(Saved entries)
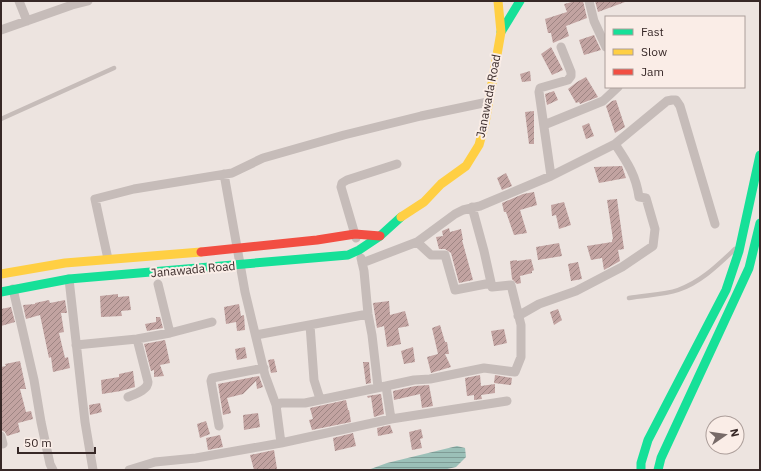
<svg xmlns="http://www.w3.org/2000/svg" width="761" height="471" font-family="'IBM Plex Sans',sans-serif">
  <style>
    .water { fill: url(#water-rules) }
    .building { fill: url(#building-hatch) }
    .lines { fill: none; stroke-linecap: round; stroke-linejoin: round }
    .lane { stroke: #c6bcb9; stroke-width: 4.5 }
    .street { stroke: #c6bcb9; stroke-width: 9 }
    .fast { stroke: #16e098; stroke-width: 9 }
    .slow { stroke: #ffcf43; stroke-width: 9 }
    .jam { stroke: #f24e42; stroke-width: 9 }
    .labels { text-anchor: middle; dominant-baseline: central; stroke-width: 4; stroke-linejoin: round; paint-order: stroke }
    .street-label { font-size: 12px; fill: #372827; stroke: #faede7 }
  </style>
  <defs>
    <pattern id="water-rules" width="6" height="5" patternUnits="userSpaceOnUse"><rect width="6" height="5" fill="#9bc0b8"/><path d="M0 2.5h6" fill="none" stroke="#7f9c96"/></pattern>
    <pattern id="building-hatch" width="6" height="6" patternUnits="userSpaceOnUse"><rect width="6" height="6" fill="#c2a3a1"/><path d="M-1 1l2-2M0 6l6-6M5 7l2-2" fill="none" stroke="#9e8583"/></pattern>
  </defs>
  <rect width="100%" height="100%" fill="#ede4e0"/>
  <path class="water" d="M457,446L465,448L466,457L456,467L443,470H368L387,463Z"/>
  <path class="building" d="M576,1H583L587,18L566,26L569,36L553,43L551,33H548L545,19L567,12L564,4Z
    M595,1H625V2L598,12Z
    M594,35L601,50L584,55L579,40Z
    M551,47L563,70L552,75L541,54Z
    M530,71L531,81L522,82L520,74Z
    M586,77L598,97L580,104L579,102L576,103L568,89L577,82Z
    M554,91L558,100L547,105L545,94Z
    M616,100L625,127L615,133L606,106L612,101Z
    M534,111V144H529L525,112Z
    M589,123L594,136L586,139L582,126Z
    M622,166L626,178L599,183L594,167Z
    M506,173L512,186L502,190L497,178Z
    M534,192L537,205L520,210L527,233L514,235L506,212H504L502,203L523,194Z
    M617,199L624,249L618,250L620,261L604,270L602,258L591,260L587,246L612,242V240L613,239L607,200Z
    M564,202L571,225L559,229L556,215L552,216L551,205Z
    M449,228L450,232L461,229L463,240H462L473,280L459,283L451,253L445,249H439L436,237L443,236L442,231Z
    M559,243L562,256L538,260L536,247Z
    M531,259L534,270L532,271V273L520,276L521,283L517,284L512,279L510,261L517,260V261Z
    M578,262L582,279L571,281L568,264Z
    M118,294V297L129,296L131,310L121,311L122,316L101,317L100,296Z
    M49,300L50,303L65,300L67,313H61L64,332L59,333L65,358L68,357L70,368L53,372L51,357L49,358L40,315L26,319L23,305L35,304V303Z
    M389,301L390,315L405,311L409,326L398,328L401,344L387,347L384,326L377,328L373,303Z
    M239,304L241,316L244,315L245,330L237,331L236,322L226,324L224,307Z
    M11,307L15,322L1,326V309Z
    M558,309L562,320L554,325L550,312Z
    M156,317H160L163,328L147,331L145,324L156,322Z
    M440,325L445,342H447L449,354H445L451,367L431,373L427,357L438,354L432,328Z
    M504,329L507,343L494,346L491,331Z
    M165,340L170,363L160,365L164,376L154,377V370L151,371L144,344Z
    M245,347L247,358L237,360L235,349Z
    M413,347L415,362L404,364L401,351Z
    M274,359L277,372L271,373L268,360Z
    M20,361L26,389H20L26,412L31,411L33,419L18,423L20,432L7,436L5,432L1,430V367L6,366L5,364Z
    M363,362H369L371,383L366,384Z
    M133,371L135,387L121,391L102,394L101,380L119,377V374Z
    M480,375L481,386L495,384V393L481,395L482,399L474,400V395L467,396L465,378Z
    M495,375L512,378L511,385L494,383Z
    M259,376L263,387L257,389L256,381L243,394L227,398L231,413L223,415L218,384Z
    M429,385L433,406L422,408L420,394L394,400L393,391L415,386Z
    M381,394L384,414L374,417L371,397L368,398L367,396Z
    M346,400L348,410H349L351,422L312,430L309,420L313,419L310,408Z
    M100,403L102,412L90,415L89,405Z
    M258,413L260,427L244,430L243,415Z
    M206,421L210,434L200,438L197,424Z
    M390,425L393,433L378,436L377,428Z
    M421,429L423,438L420,439L422,448L412,450L409,432Z
    M353,433L356,446L335,451L333,438Z
    M220,435L223,447L208,450L206,438Z
    M274,450L277,469L254,470L250,455Z"/>
  <g class="lines">
    <path class="lane" d="M1,119L114,68
      M629,298C644,295 664,295 678,290C701,282 718,265 735,249"/>
    <path class="street" d="M19,1L27,21
      M589,1L594,21L606,47
      M1,30L72,5L88,1
      M544,125L603,101L618,87
      M224,174L245,292L265,375L276,405L281,403H305L386,386L391,419
      M551,176L539,92L540,88L568,80L571,76V72L561,47
      M356,238L341,187L342,183L347,180L397,164
      M417,242L431,255H445L455,290L491,283
      M361,258L364,271L368,314L372,335L378,387
      M108,259L95,199L134,189L232,173L263,158L344,135L421,116L488,102
      M362,263L417,242L455,214L463,210L480,206L551,176L615,144L667,101L672,100H676L680,106L715,224
      M69,279L85,422L93,470
      M158,284L170,333
      M13,289L34,380L41,422L50,464L53,470
      M518,316L539,304L576,291L622,267L653,246L655,229L646,198L639,197C636,175 627,162 615,144
      M310,325L314,380L320,399
      M256,335L368,314
      M76,345L137,339L170,333L212,322
      M386,386L414,380L430,379L484,368L515,372L521,357V325L511,285L492,287L484,251L472,207
      M128,397C135,394 148,390 148,382L137,339
      M219,426L211,381L212,378L264,368
      M1,436L3,444
      M281,443L391,419L507,401
      M129,470L155,462L196,458L281,443L276,405"/>
    <path class="fast" d="M501,32L520,1
      M1,292L69,279L348,255L359,250L380,236L401,217
      M641,470V463L648,440L726,290L739,251L760,155
      M658,470L661,458L749,268L760,223"/>
    <path class="slow" d="M401,217L424,202L441,184L466,166L479,145L485,123L501,32L498,1
      M1,274L65,263L201,252"/>
    <path class="jam" d="M201,252L317,240L355,234L380,236"/>
  </g>
  <g class="labels">
    <g class="street-label">
      <text transform="translate(488 96) rotate(-79)">Janawada Road</text>
      <text transform="translate(193 269) rotate(-5)">Janawada Road</text>
    </g>
  </g>
  <rect width="761" height="471" fill="none" stroke="#372827" stroke-width="4"/>
  <rect x="605" y="16" width="140" height="72" fill="#faede7" stroke="#ac9e9a"/>
  <rect x="613" y="29" width="20" height="6" fill="#16e098" stroke="#ac9e9a"/>
  <text x="641" y="36" font-size="12" fill="#372827">Fast</text>
  <rect x="613" y="49" width="20" height="6" fill="#ffcf43" stroke="#ac9e9a"/>
  <text x="641" y="56" font-size="12" fill="#372827">Slow</text>
  <rect x="613" y="69" width="20" height="6" fill="#f24e42" stroke="#ac9e9a"/>
  <text x="641" y="76" font-size="12" fill="#372827">Jam</text>
  <g transform="translate(725 435) rotate(77)"><circle r="19" fill="#faede7" stroke="#ac9e9a"/>
  <path d="M0-3L7 15L0 10L-7 15Z" fill="#776a68"/>
  <text y="-6" font-size="11" font-weight="bold" text-anchor="middle" fill="#372827">N</text>
  </g>
  <path d="M18 447v6h77v-6" fill="none" stroke="#372827" stroke-width="2"/>
  <text x="24" y="447" font-size="12" fill="#372827" stroke="#faede7" stroke-width="3" paint-order="stroke">50 m</text>
</svg>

▶ _DESCRIPTION OF THE TASK_: Look through the data above and report every line in which "none" appears.

▶ _ANSWER AREA_:
    .lines { fill: none; stroke-linecap: round; stroke-linejoin: round }
    <pattern id="water-rules" width="6" height="5" patternUnits="userSpaceOnUse"><rect width="6" height="5" fill="#9bc0b8"/><path d="M0 2.5h6" fill="none" stroke="#7f9c96"/></pattern>
    <pattern id="building-hatch" width="6" height="6" patternUnits="userSpaceOnUse"><rect width="6" height="6" fill="#c2a3a1"/><path d="M-1 1l2-2M0 6l6-6M5 7l2-2" fill="none" stroke="#9e8583"/></pattern>
  <rect width="761" height="471" fill="none" stroke="#372827" stroke-width="4"/>
  <path d="M18 447v6h77v-6" fill="none" stroke="#372827" stroke-width="2"/>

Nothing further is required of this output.